→ WORK REQUEST 1
List every word in the passage about the siege's aftermath that begins with a capital letter but does not open a sentence.

The legates apologized by letter to the Pope for the comparative mildness shown in not burning the place and massacring its people, as at Beziers. The nobles, they said, could not control their troops in the matter; which may well indicate that there had been a shortage of food, so that the rank and file saw severe privations staring them in the face if any more destruction was indulged in. As far as Trencavel was concerned, from the crusading point of view, the aftermath of the siege left nothing to be desired. The young viscount promptly died in his prison. Dysentery was officially given as the cause of death, but some suspected poison.

→ WORK REQUEST 2
Switch "Телефон" to "Тел." in the records, in the part that runs from their first line through the line containing "Режим работы: Пн: с". Reproduce that part with nothing else altered.

→ DATA SHOWN
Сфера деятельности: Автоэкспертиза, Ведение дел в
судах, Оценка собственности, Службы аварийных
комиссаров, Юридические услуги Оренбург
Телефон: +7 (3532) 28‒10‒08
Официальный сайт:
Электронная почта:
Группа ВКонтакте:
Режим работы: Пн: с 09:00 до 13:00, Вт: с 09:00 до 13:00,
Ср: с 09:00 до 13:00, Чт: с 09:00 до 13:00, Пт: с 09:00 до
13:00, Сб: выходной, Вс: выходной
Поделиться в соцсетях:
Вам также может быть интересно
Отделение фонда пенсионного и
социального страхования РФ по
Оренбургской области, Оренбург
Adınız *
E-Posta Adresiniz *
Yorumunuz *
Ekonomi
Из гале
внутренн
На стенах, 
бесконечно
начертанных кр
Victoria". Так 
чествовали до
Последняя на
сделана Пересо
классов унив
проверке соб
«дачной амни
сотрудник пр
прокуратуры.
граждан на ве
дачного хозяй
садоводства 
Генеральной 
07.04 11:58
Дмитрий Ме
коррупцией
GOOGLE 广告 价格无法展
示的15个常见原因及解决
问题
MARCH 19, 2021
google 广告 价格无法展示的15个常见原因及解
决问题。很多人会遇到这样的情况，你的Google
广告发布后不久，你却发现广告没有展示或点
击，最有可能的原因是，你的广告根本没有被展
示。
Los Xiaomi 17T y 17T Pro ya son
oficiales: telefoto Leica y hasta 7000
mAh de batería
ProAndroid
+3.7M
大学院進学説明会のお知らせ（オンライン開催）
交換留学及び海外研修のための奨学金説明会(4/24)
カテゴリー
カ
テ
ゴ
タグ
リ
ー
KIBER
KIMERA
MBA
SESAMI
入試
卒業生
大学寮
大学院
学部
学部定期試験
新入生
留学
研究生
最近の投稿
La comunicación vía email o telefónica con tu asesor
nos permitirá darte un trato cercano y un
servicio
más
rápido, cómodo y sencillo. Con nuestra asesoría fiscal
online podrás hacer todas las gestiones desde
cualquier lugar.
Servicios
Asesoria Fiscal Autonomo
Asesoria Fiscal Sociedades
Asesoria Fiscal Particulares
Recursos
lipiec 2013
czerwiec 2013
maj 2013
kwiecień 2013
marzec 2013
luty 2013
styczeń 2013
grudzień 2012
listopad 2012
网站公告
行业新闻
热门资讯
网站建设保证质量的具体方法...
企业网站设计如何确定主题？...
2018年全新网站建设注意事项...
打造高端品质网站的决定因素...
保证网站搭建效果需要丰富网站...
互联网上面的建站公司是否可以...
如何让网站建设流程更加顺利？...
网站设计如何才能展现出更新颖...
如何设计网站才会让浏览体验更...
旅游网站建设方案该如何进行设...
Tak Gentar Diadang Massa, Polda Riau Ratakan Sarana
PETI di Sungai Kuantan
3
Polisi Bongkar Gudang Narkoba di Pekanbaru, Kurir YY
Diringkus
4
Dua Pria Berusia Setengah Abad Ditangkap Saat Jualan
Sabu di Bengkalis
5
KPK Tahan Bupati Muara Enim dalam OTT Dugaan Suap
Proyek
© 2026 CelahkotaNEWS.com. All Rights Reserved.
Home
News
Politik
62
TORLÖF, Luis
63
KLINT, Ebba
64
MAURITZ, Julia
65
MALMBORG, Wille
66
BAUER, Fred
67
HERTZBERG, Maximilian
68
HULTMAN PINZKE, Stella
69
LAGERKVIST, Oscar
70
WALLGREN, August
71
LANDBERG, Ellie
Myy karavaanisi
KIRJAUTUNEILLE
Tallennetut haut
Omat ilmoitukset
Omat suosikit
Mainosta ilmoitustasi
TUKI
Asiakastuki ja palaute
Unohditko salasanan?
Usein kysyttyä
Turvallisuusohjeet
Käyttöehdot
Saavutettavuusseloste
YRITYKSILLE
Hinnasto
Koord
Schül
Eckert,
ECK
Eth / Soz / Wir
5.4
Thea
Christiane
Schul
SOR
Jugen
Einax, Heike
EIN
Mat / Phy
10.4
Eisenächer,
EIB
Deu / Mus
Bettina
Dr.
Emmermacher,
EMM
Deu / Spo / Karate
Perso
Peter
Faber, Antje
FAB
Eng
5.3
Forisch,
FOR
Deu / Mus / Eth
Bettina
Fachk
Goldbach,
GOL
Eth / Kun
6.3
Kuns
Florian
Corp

→ TASK SOLUTION 1
Pope, Beziers, Trencavel

→ TASK SOLUTION 2
Сфера деятельности: Автоэкспертиза, Ведение дел в
судах, Оценка собственности, Службы аварийных
комиссаров, Юридические услуги Оренбург
Тел.: +7 (3532) 28‒10‒08
Официальный сайт:
Электронная почта:
Группа ВКонтакте:
Режим работы: Пн: с 09:00 до 13:00, Вт: с 09:00 до 13:00,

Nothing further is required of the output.